Asked if he would be able to meet the pope, he replied: “I’m not sure that that is actually possible, but if it did actually happen, it would be an astonishing opportunity.”
“But just the honor of playing the organ at a mass, which he is celebrating, that’s quite an astonishing situation.”
Griffiths joined Dubai Airports as CEO in October 2007 – a year later he led the launch of Terminal 3 – the world’s largest – at Dubai International Airport.
On June 27, 2010 he was at the forefront of the opening of the emirate’s second international airport – Dubai World Central.
But Griffiths is not just a veteran of the airport business, he started learning to play the organ when he was a child.
“I was 10 when my friend asked to me to join the church choir. At the time, I wasn’t really interested in music, but he persuaded me,” he said.
The moment he saw the church organ, he said he had a “real moment” of self-discovery.
“For about the next 10 years after I started, all I wanted to do was be a cathedral organist,” he added.
But Griffiths said his father was less enthusiastic about him pursuing music as a profession.
“He persuaded me that music was a good hobby, but a very bad profession,” he said, adding that instead he chose a career path that led him to the top of the aviation industry.
“Although I didn’t agree with my father at the time, in hindsight, it was the right decision.”
But he did not give up on music, and now Griffiths manages a schedule of concert and recital engagements, including performances that have placed him alongside major orchestras.
“I am a great believer that life is about living to the full. I try very hard to give all my time and effort to running all the airports, and in my spare time, the little that I have, I do a lot of organ practice and preparations,” he said.
Griffiths is so committed to his music that he said he uses much of his annual leave for his favorite pass-time.
“I’ve got lots of things coming up. I’m playing in the UK in May, and I’m doing two concerts in the US in June,” he revealed.
When things go crazy at the airports, Griffiths said he turns to music to relax.
“I can have a really tough and long day getting everything together, but when I come home, I sit at the organ and practice quite tough music, and within a couple of pages, all the troubles of the day are gone,” he said.
Griffiths is even married to a musician, Joana Marsh, who works full time as a classical composer, working with orchestras and choirs around the world.

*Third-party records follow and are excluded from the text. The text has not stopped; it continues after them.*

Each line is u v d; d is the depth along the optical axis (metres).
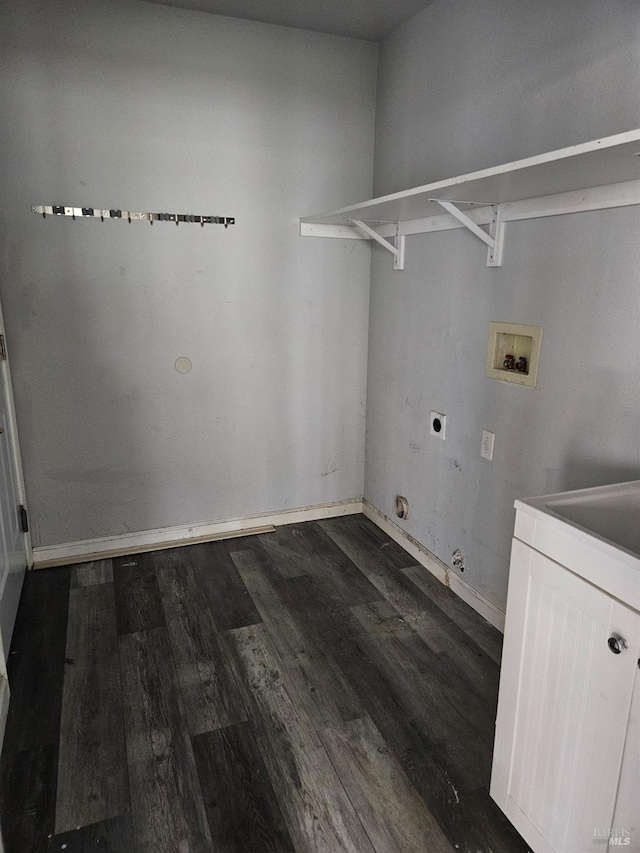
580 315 1.65
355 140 2.72
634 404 1.50
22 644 2.01
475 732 1.64
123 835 1.33
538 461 1.86
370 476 3.09
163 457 2.70
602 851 1.06
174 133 2.40
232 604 2.28
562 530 1.09
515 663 1.26
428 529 2.56
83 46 2.21
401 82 2.48
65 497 2.56
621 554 0.95
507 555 2.05
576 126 1.60
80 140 2.28
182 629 2.11
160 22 2.30
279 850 1.29
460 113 2.10
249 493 2.93
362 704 1.74
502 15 1.85
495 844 1.31
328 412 3.00
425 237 2.38
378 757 1.55
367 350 3.00
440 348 2.35
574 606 1.08
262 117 2.53
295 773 1.50
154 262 2.48
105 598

The passion for music runs in the family, as his son is also a musician, playing the French horn.
The pope’s visit to Abu Dhabi coincides with the Human Fraternity Conference – an interfaith event that will bring together religious leaders under one roof – it is also the UAE’s Year of tolerance.
Although Christian, Griffiths is not a Catholic – he is a member of the Anglican church – that blending of faiths on the same stage, he said, was “an important statement for mankind.”
“It doesn’t matter what faith or religion we are, the fact that we can come together to celebrate such a historic thing and all be together in the same place… it will remind us that despite our differences, we are all flesh and blood,” he added.